Time for bed. I get up at 5:30 to film the lodge from the other side of the bridge. Again ... with the helicopter.
So for now I will let the river lull me to sleep.

- note- this entry was written last night as I drifted off to sleep with the something-that-starts-with-a-"p" river outside my windows. There was no internet at the lodge. I will write again in the morning. I'm too exhausted now that we are back at the Sun Sun. We leave early in the morning for Nicaragua. The reason for the rushed departure is unusually low water in the river we are traveling on. We apparently need to get there before dark as there are crocodiles in the water and they don't recommend spending the night on the water with them. Its normally a 4-hour boat ride. No telling what it will be tomorrow.

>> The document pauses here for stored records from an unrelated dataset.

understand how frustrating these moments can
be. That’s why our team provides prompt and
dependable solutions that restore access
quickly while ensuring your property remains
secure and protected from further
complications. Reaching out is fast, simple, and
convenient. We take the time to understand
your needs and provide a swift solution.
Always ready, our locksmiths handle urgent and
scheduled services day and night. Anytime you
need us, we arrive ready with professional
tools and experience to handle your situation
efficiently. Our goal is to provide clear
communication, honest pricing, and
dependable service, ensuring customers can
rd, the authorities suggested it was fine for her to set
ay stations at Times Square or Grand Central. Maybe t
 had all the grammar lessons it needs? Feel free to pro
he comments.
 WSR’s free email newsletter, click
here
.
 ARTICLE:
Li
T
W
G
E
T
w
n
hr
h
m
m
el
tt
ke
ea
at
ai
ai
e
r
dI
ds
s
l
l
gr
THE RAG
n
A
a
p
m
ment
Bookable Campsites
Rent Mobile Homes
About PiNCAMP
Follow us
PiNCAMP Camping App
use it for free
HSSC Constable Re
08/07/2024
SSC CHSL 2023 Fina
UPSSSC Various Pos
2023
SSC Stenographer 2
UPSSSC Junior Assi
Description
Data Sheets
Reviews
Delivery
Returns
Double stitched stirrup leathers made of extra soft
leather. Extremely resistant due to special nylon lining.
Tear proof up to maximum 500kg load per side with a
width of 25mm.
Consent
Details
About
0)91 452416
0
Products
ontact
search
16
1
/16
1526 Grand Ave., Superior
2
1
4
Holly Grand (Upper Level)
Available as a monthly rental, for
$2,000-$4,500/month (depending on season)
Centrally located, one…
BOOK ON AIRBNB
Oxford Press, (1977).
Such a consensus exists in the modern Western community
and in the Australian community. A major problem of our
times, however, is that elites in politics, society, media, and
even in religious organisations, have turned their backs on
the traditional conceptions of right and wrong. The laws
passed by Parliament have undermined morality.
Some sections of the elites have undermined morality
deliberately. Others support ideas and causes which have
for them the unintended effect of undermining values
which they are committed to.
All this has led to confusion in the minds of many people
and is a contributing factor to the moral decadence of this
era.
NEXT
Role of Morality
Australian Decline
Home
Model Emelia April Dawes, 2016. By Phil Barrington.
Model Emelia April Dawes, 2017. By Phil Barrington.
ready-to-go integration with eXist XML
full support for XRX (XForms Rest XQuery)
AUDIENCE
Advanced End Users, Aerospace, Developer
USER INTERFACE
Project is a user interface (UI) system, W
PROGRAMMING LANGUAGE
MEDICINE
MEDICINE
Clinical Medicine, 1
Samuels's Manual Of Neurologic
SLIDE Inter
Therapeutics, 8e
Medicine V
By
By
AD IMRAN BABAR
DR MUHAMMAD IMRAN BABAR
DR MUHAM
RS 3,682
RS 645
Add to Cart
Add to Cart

This morning after my early flight filming the Rios Tropicales we hiked up a 900 vertical foot climb to the top of the ridge. The path was clear but the jungle surrounding it was hot, humid and unforgiving. We came across poisonous snakes, thousands of leaf cutter ants and bullet ants that are so venomous that five bites will send you to the hospital. Not to worry though. Its not like they hunt you down. They keep to themselves and unless you go looking for them, you'll never know they were there. Its true that more people go to the hospital gagging on a chicken bone than for anything having to do with accidental encounters with wildlife. Get over it.  The one we saw was over an inch long. An ant.  Look at a ruler, an inch is a lot for an ant. We also came across a 100' tall tree loaded with long teardrop shaped nests of a large beautiful oriole. I couldn't resist and flew over the tree with the helicopter and filmed the nests up close. It was incredibly fun.
OK. Off to bed and let's hope there is internet in Nicaragua. I will write more from the Sun Sun and again on the boat ride up to Rio Indio.